# What you will do:
Please transcribe the lines below exactly, leaving out the pictures.

# Data block:
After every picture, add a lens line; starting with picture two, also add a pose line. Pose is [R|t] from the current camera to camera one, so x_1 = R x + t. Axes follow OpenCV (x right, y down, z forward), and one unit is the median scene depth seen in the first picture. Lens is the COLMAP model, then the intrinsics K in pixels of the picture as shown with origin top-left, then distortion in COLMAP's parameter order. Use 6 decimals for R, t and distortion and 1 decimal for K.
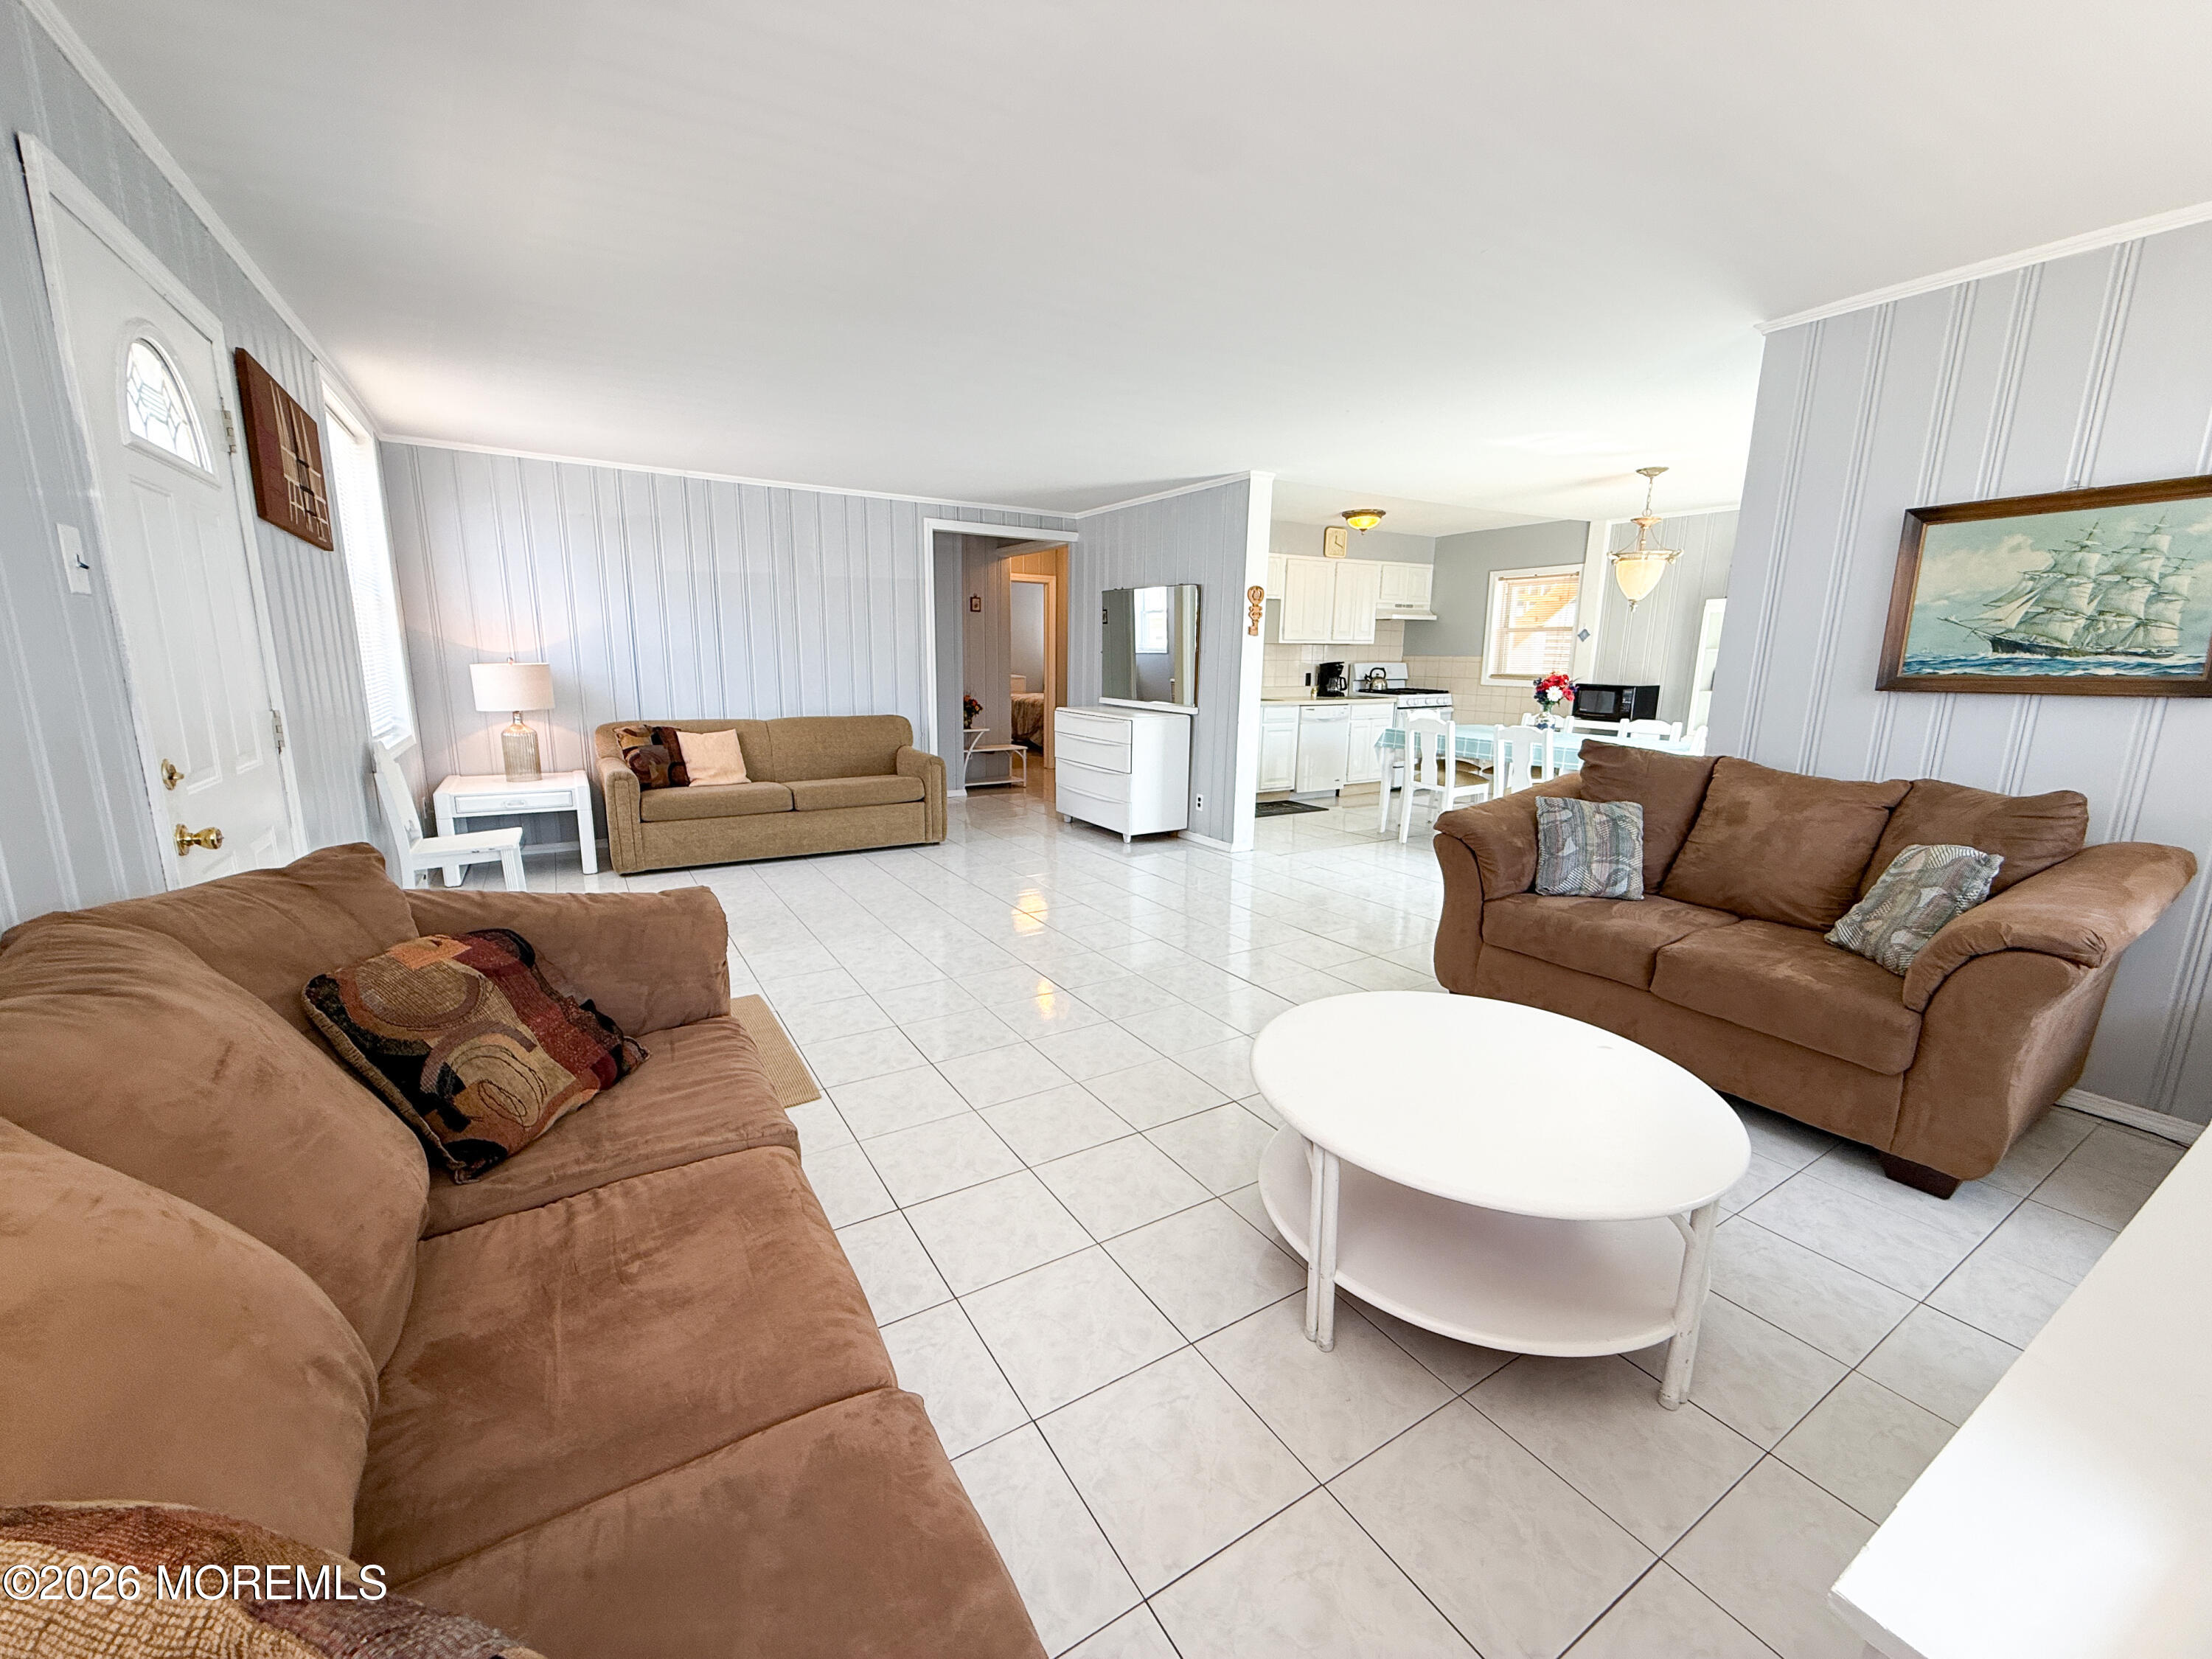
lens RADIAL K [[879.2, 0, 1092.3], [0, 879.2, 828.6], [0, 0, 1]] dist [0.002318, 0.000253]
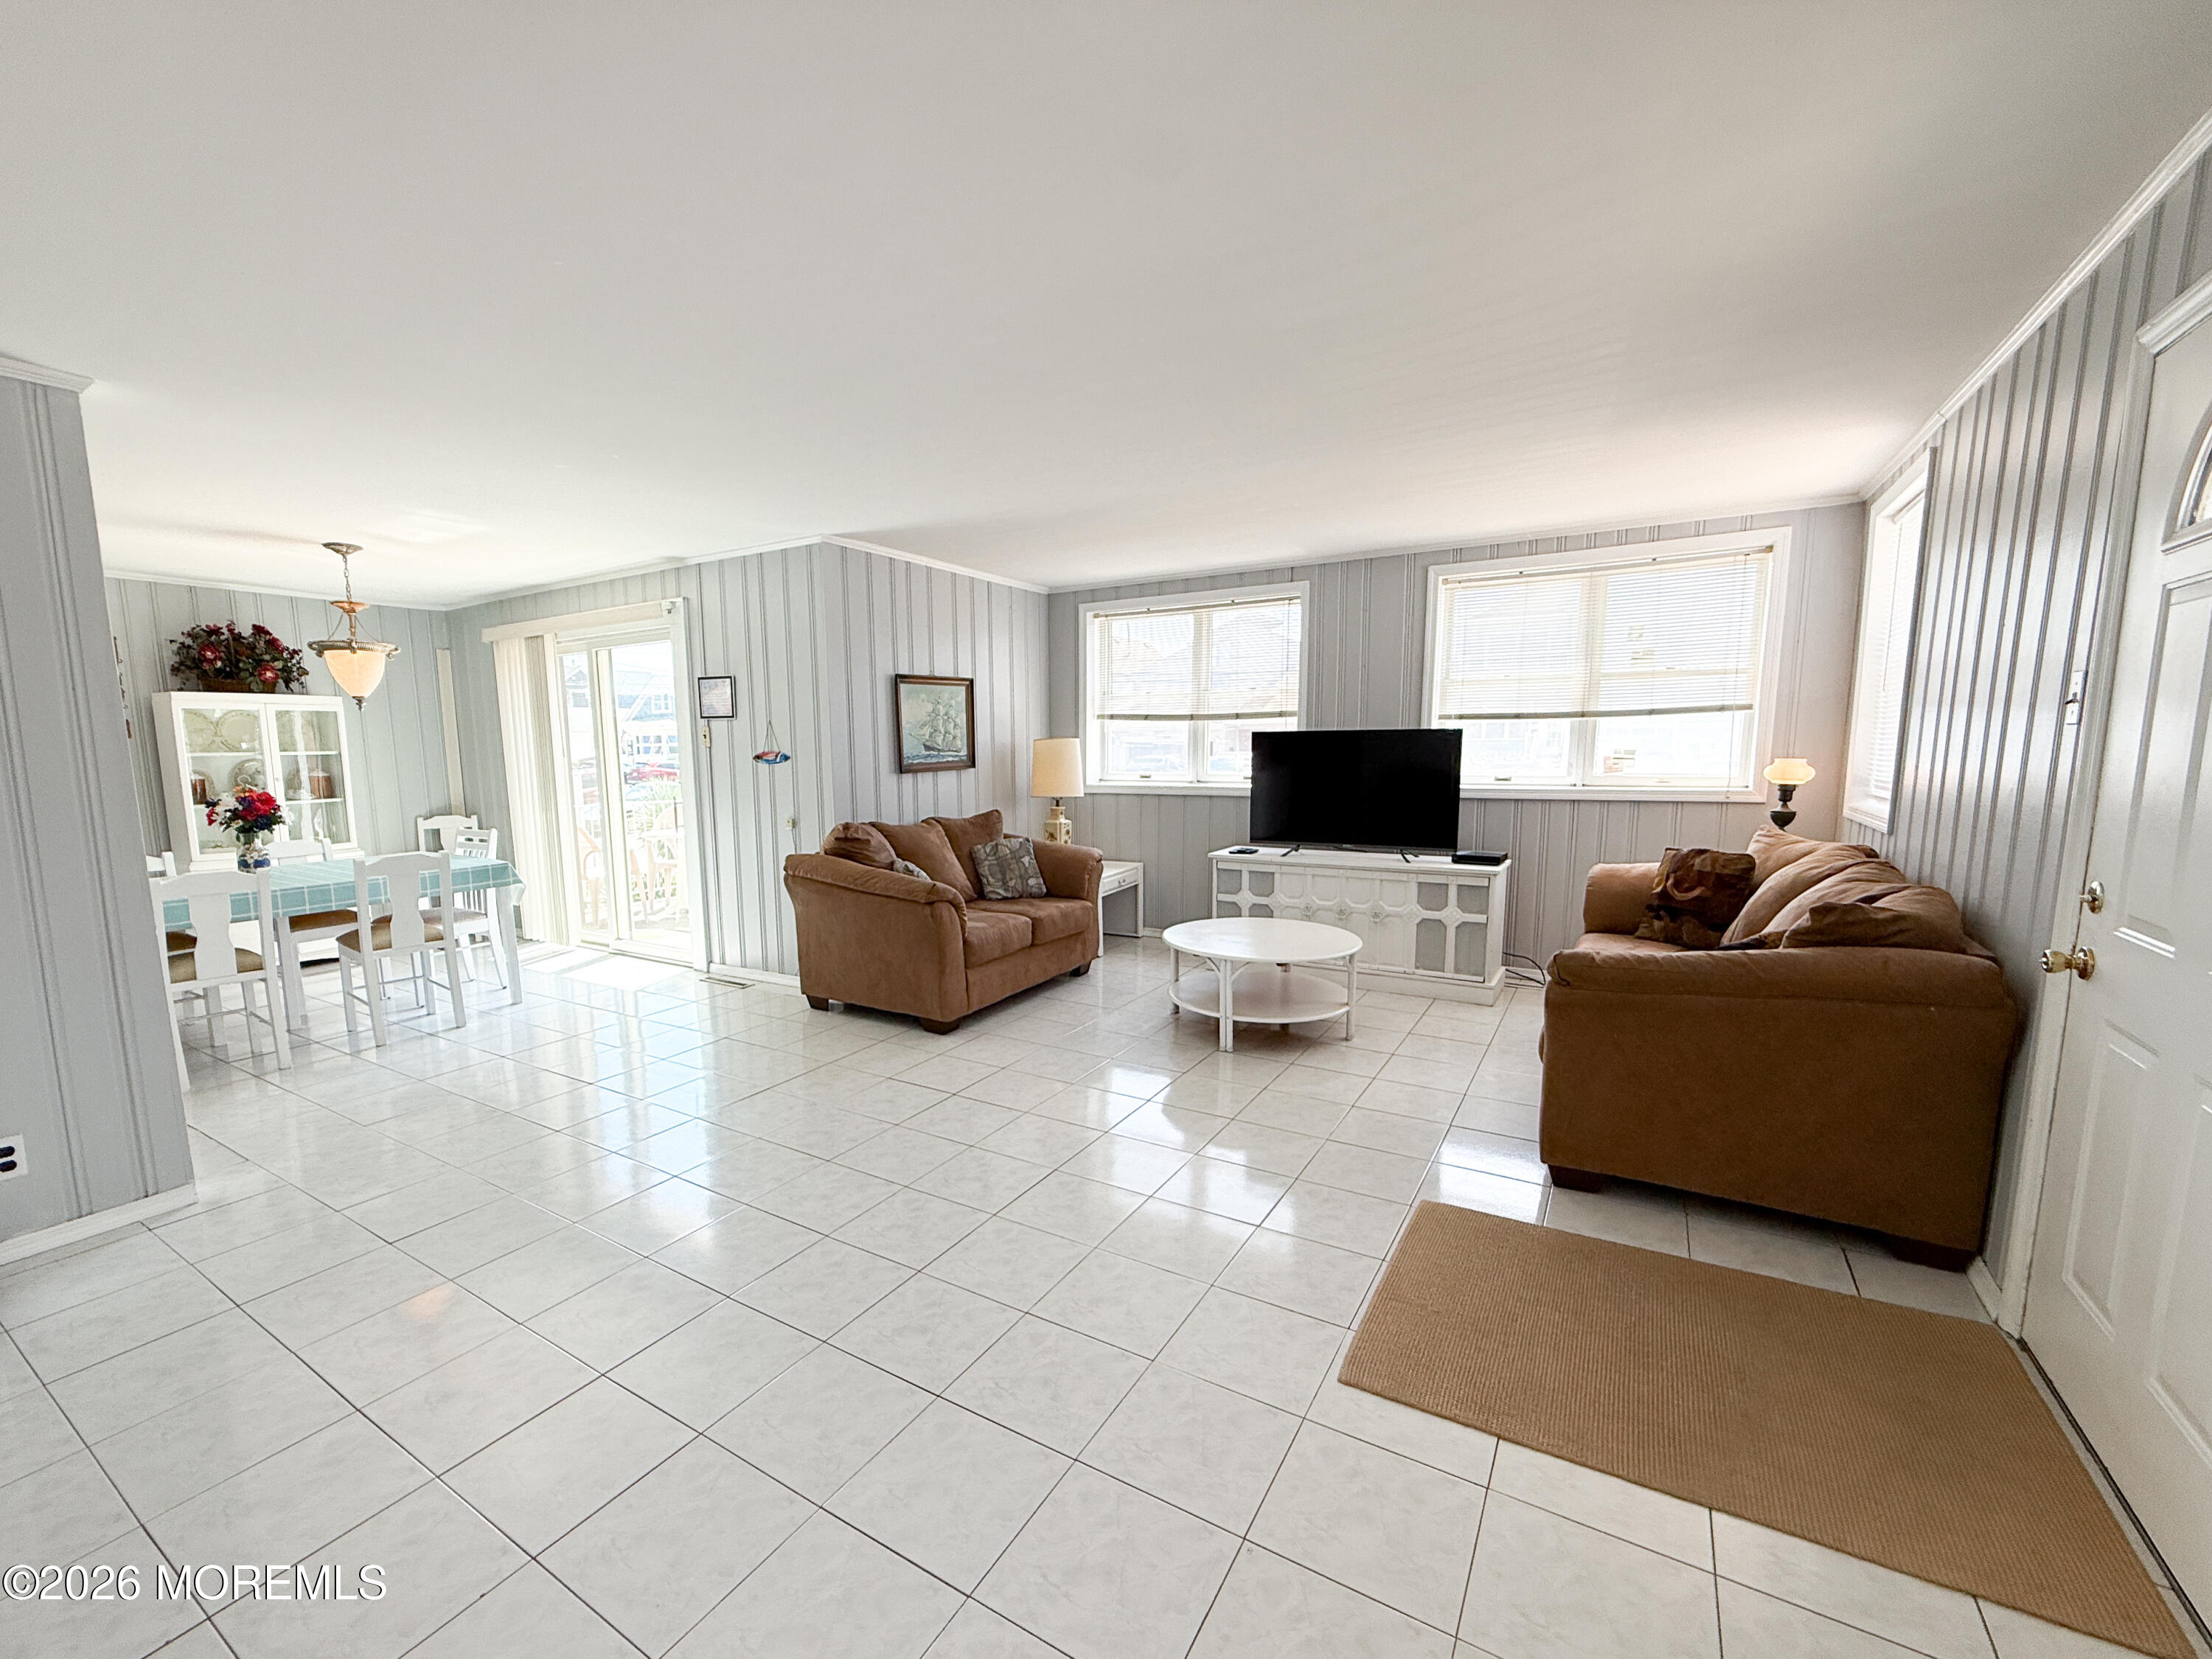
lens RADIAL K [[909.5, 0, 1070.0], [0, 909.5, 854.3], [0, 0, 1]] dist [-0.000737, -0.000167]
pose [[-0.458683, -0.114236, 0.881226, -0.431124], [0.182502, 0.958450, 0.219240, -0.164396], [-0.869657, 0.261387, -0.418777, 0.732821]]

# Answer for the task:
After every picture, add a lens line; starting with picture two, also add a pose line. Pose is [R|t] from the current camera to camera one, so x_1 = R x + t. Axes follow OpenCV (x right, y down, z forward), and one unit is the median scene depth seen in the first picture. Lens is the COLMAP model, then the intrinsics K in pixels of the picture as shown with origin top-left, then distortion in COLMAP's parameter order. Use 6 decimals for R, t and distortion and 1 decimal for K.
lens RADIAL K [[879.2, 0, 1092.3], [0, 879.2, 828.6], [0, 0, 1]] dist [0.002318, 0.000253]
lens RADIAL K [[909.5, 0, 1070.0], [0, 909.5, 854.3], [0, 0, 1]] dist [-0.000737, -0.000167]
pose [[-0.458683, -0.114236, 0.881226, -0.431124], [0.182502, 0.958450, 0.219240, -0.164396], [-0.869657, 0.261387, -0.418777, 0.732821]]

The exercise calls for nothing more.